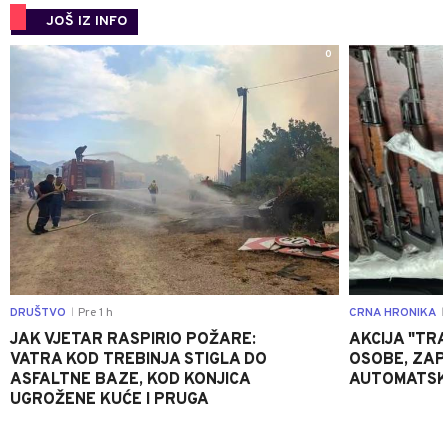
JOŠ IZ INFO
0
DRUŠTVO
Pre 1 h
CRNA HRONIKA
|
|
JAK VJETAR RASPIRIO POŽARE:
AKCIJA "TRA
VATRA KOD TREBINJA STIGLA DO
OSOBE, ZAP
ASFALTNE BAZE, KOD KONJICA
AUTOMATSKI
UGROŽENE KUĆE I PRUGA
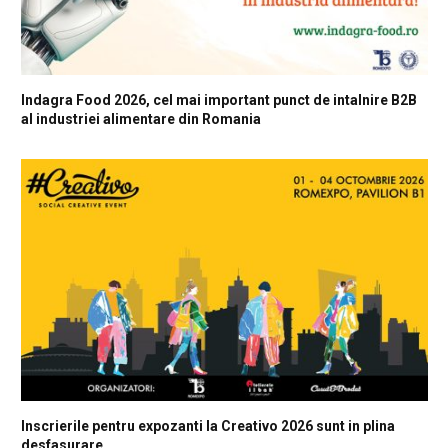
Indagra Food 2026, cel mai important punct de intalnire B2B
al industriei alimentare din Romania
Inscrierile pentru expozanti la Creativo 2026 sunt in plina
desfasurare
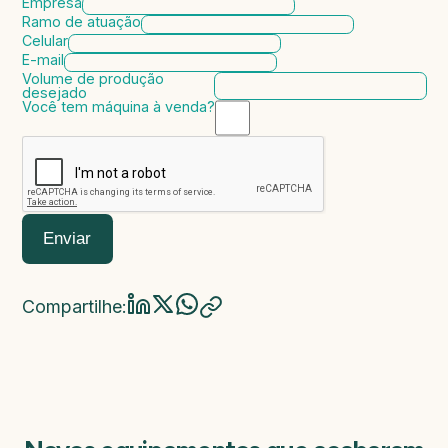
Empresa
Ramo de atuação
Celular
E-mail
Volume de produção
desejado
Você tem máquina à venda?
Marca da máquina
Modelo da máquina
Ano de fabricação
Valor da máquina
Enviar
Compartilhe:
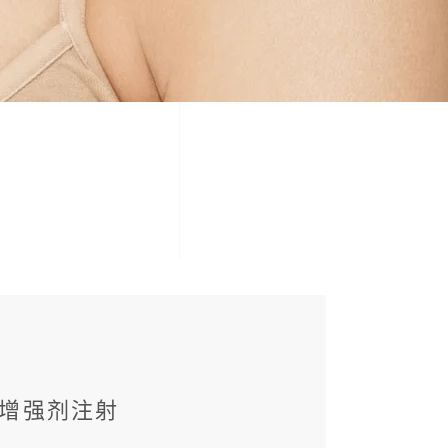
增强剂注射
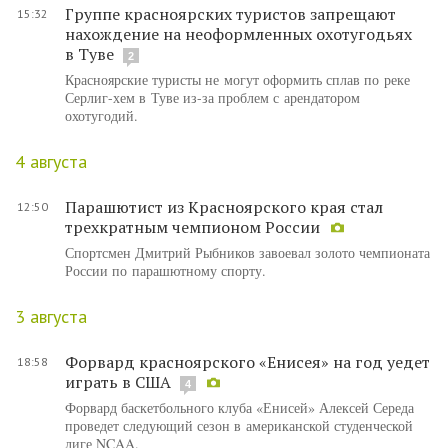
Группе красноярских туристов запрещают
15:32
нахождение на неоформленных охотугодьях
в Туве
2
Красноярские туристы не могут оформить сплав по реке
Серлиг-хем в Туве из-за проблем с арендатором
охотугодий.
4 августа
Парашютист из Красноярского края стал
12:50
трехкратным чемпионом России
Спортсмен Дмитрий Рыбников завоевал золото чемпионата
России по парашютному спорту.
3 августа
Форвард красноярского «Енисея» на год уедет
18:58
играть в США
4
Форвард баскетбольного клуба «Енисей» Алексей Середа
проведет следующий сезон в американской студенческой
лиге NCAA.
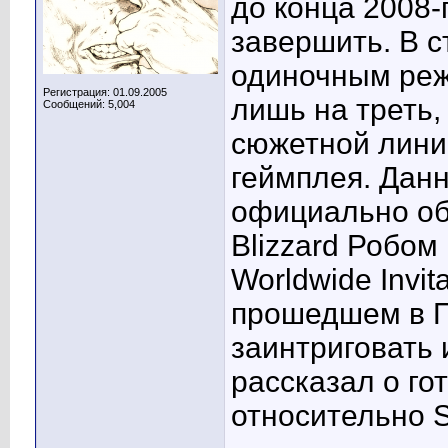
до конца 2008-
завершить. В с
одиночным реж
Регистрация: 01.09.2005
лишь на треть,
Сообщений: 5,004
сюжетной лини
геймплея. Дан
официально об
Blizzard Робом 
Worldwide Invit
прошедшем в П
заинтриговать
рассказал о го
относительно St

• _Assignment_: Copy out every line of text from the material above without changing a character, and leave the pictures out of your answer.

• _Written solution_:
JOŠ IZ INFO
0
DRUŠTVO
Pre 1 h
CRNA HRONIKA
|
|
JAK VJETAR RASPIRIO POŽARE:
AKCIJA "TRA
VATRA KOD TREBINJA STIGLA DO
OSOBE, ZAP
ASFALTNE BAZE, KOD KONJICA
AUTOMATSKI
UGROŽENE KUĆE I PRUGA
Indagra Food 2026, cel mai important punct de intalnire B2B
al industriei alimentare din Romania
Inscrierile pentru expozanti la Creativo 2026 sunt in plina
desfasurare
Empresa
Ramo de atuação
Celular
E-mail
Volume de produção
desejado
Você tem máquina à venda?
Marca da máquina
Modelo da máquina
Ano de fabricação
Valor da máquina
Enviar
Compartilhe:
增强剂注射
Группе красноярских туристов запрещают
15:32
нахождение на неоформленных охотугодьях
в Туве
2
Красноярские туристы не могут оформить сплав по реке
Серлиг-хем в Туве из-за проблем с арендатором
охотугодий.
4 августа
Парашютист из Красноярского края стал
12:50
трехкратным чемпионом России
Спортсмен Дмитрий Рыбников завоевал золото чемпионата
России по парашютному спорту.
3 августа
Форвард красноярского «Енисея» на год уедет
18:58
играть в США
4
Форвард баскетбольного клуба «Енисей» Алексей Середа
проведет следующий сезон в американской студенческой
лиге NCAA.
до конца 2008-
завершить. В с
одиночным реж
Регистрация: 01.09.2005
лишь на треть,
Сообщений: 5,004
сюжетной лини
геймплея. Дан
официально об
Blizzard Робом 
Worldwide Invit
прошедшем в П
заинтриговать
рассказал о го
относительно St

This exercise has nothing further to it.